The Little Pink House And The Keystone XL: Suzette Kelo Revisited.
You may not know this lady, but if she's still in this world she could probably tell you a thing or two about current events-as could her old neighbors in what used to be the Fort Trumbull neighborhood in New London, Connecticut.
If you need a brush-up, here you are.
Suzette Kelo and a lot of her neighbors lived in a small neighborhood of houses in the Fort Trumbull neighborhood of New London, Connecticut. Life was pretty good, and many of the neighbors had lived there their whole lives in the same houses. The neighborhood has a nice view of the river, and even if the water treatment plant smelled a little ripe in the summer it was a good place to live and raise your kids on a blue collar pay envelope.
The city was concerned with revenue-as all blue collar towns with fading industrial bases are. So they hatched a scheme with generous lashings of kool-aid for swigging.
The scheme was this. The city would attract the then pharmaceutical giant Pfizer to locate an allegedly major research center in New London. With the research center would come plush condos, shops and restaurants that cater to the high end, high salary people who would follow Pfizer, just like seagulls trail in the wake of a garbage barge or a tramp steamer. This, it was believed would bring in big tax dollars.
Of course there was this problem with the pesky residents of the neighborhood who, unaccountably, did not want to fall on their bowie knives and sell out.
So the city started eminent domain proceedings, evicted the residents, and bulldozed the neighborhood after a long and costly struggle which went to the Supreme Court-which signed off on the use of the public use clause of the 5th amendment to disposess people so that the city could "improve" the neighborhood and to jack up its tax base.
Conservatives far and wide thundered and fulminated about the abuse of eminent domain and the oppression of the little folks. Republicans foamed at the mouth like rabid dogs over this fiasco. States passed laws in response that limited the power of cities to use eminent domain where the public use fiction was to transfer the property to folks with more money and power.

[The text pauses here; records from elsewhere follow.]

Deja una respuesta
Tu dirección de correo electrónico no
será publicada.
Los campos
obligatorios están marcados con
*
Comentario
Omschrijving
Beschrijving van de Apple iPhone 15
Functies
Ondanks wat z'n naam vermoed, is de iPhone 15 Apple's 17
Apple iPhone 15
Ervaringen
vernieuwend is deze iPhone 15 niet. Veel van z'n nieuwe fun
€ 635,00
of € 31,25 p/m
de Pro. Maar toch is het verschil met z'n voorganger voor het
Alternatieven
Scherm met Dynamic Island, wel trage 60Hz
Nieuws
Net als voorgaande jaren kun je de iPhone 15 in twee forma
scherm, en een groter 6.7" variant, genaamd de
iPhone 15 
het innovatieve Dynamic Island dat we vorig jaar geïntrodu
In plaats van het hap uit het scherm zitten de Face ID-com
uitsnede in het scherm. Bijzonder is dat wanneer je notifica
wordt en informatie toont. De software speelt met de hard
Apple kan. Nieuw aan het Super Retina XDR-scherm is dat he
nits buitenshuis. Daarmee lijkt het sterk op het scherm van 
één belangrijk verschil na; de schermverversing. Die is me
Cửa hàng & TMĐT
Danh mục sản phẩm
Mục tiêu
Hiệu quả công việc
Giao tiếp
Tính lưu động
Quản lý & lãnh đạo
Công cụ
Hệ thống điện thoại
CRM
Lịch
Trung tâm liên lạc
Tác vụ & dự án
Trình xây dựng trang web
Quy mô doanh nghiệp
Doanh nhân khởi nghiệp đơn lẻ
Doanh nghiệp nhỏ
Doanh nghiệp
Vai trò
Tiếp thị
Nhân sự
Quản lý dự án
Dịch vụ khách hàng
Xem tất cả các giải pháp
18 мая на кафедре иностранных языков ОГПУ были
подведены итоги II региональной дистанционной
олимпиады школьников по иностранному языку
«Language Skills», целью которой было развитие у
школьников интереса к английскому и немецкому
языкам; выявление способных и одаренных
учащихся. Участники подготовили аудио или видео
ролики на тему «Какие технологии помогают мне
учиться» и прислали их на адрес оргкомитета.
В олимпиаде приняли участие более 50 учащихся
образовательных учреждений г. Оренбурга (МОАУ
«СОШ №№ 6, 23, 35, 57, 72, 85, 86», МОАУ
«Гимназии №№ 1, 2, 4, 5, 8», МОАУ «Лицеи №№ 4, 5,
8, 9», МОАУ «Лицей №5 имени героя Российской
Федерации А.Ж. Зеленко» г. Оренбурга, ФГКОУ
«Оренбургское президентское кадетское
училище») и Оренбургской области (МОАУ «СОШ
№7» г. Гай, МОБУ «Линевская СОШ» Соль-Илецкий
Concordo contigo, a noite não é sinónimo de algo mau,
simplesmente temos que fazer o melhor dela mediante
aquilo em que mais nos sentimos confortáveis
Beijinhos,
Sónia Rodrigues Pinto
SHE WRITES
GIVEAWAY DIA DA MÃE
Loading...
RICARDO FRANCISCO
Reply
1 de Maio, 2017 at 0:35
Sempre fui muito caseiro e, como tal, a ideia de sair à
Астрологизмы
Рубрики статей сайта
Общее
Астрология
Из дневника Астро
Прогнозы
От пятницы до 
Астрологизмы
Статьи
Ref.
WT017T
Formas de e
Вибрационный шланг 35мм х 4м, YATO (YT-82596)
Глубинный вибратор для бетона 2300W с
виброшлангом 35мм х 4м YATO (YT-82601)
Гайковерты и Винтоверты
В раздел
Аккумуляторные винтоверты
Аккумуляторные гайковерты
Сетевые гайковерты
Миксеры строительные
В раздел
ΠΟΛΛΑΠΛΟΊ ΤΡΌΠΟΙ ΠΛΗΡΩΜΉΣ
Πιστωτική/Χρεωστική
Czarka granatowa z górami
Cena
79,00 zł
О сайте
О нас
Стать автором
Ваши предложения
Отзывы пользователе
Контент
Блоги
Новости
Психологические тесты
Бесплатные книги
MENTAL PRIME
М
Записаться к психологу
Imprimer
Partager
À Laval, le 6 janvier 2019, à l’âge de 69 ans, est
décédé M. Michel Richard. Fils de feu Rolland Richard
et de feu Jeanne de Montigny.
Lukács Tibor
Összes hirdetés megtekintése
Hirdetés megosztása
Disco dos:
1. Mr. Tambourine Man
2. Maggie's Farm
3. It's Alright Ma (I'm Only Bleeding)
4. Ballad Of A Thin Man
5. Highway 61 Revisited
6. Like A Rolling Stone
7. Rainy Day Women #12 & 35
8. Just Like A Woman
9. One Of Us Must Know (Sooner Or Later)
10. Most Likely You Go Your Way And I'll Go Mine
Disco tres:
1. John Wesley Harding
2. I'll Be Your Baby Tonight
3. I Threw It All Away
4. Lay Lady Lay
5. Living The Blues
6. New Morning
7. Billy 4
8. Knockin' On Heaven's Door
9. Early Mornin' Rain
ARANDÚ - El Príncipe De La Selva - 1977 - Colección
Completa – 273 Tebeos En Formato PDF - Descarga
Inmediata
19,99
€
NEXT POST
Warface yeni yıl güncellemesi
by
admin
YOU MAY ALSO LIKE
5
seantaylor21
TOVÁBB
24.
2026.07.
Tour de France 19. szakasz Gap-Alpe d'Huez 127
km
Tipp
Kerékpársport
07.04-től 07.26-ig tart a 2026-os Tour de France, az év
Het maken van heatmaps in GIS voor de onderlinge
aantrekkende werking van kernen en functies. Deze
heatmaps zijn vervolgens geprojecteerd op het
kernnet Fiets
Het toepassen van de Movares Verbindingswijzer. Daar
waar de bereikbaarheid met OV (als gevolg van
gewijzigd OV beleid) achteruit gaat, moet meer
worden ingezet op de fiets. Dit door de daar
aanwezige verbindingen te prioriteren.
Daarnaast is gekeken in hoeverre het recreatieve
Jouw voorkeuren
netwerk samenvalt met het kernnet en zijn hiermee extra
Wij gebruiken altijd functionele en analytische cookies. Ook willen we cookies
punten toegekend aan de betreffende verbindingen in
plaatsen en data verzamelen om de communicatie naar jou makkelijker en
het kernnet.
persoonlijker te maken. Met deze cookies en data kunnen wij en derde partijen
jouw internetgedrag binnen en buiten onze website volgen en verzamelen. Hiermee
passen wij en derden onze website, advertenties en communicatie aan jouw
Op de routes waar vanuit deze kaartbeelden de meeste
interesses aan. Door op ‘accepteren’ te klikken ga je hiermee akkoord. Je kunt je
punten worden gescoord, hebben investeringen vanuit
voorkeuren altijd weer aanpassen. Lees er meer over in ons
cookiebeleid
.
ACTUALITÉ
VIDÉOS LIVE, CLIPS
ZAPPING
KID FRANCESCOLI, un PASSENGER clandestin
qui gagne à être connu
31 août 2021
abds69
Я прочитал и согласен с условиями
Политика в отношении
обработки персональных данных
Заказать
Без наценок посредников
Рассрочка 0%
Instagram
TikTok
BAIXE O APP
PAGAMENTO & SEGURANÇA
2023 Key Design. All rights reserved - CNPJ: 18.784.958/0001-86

It's as if they took your house and a Walmart was built on the spot.
What's funny about all this is that after all the litigation, Pfizer bailed on the deal, the neighborhood is a bulldozed wasteland since then, and the city of New London doesn't even have the modest tax revenue that the small neighborhood of shops and houses provided in the first place.
You say "B-b-but Dougloid, what's this have to do with the GOP today and the Keystone XL pipeline?"
Read on, little feller.
The House and the Senate seem ready to ram the Keystone XL pipeline project down Obama's throat and if he vetoes it, which will likely happen, they'll wait until Jeb Bush gets elected president and then do it again.
But how will the land and the rights of way be acquired? By eminent domain, of course, because the same people who fulminated about the abuse of the smallholder in the runup to and the aftermath of the Kelo decision are perfectly OK with signing off on a Keystone land grab in which the Kelo decision will be institutionalized.
If you care to, read the dissenting opinions of Clarence Thomas https://supreme.justia.com/cases/federal/us/545/469/dissent2.html .
What's the common element? Why, the abuse of power over those of limited means, of course.
I wish somebody in the GOP would explain to me why the now majority party seems ready to swig the Koolaid that was left over from the New London debacle.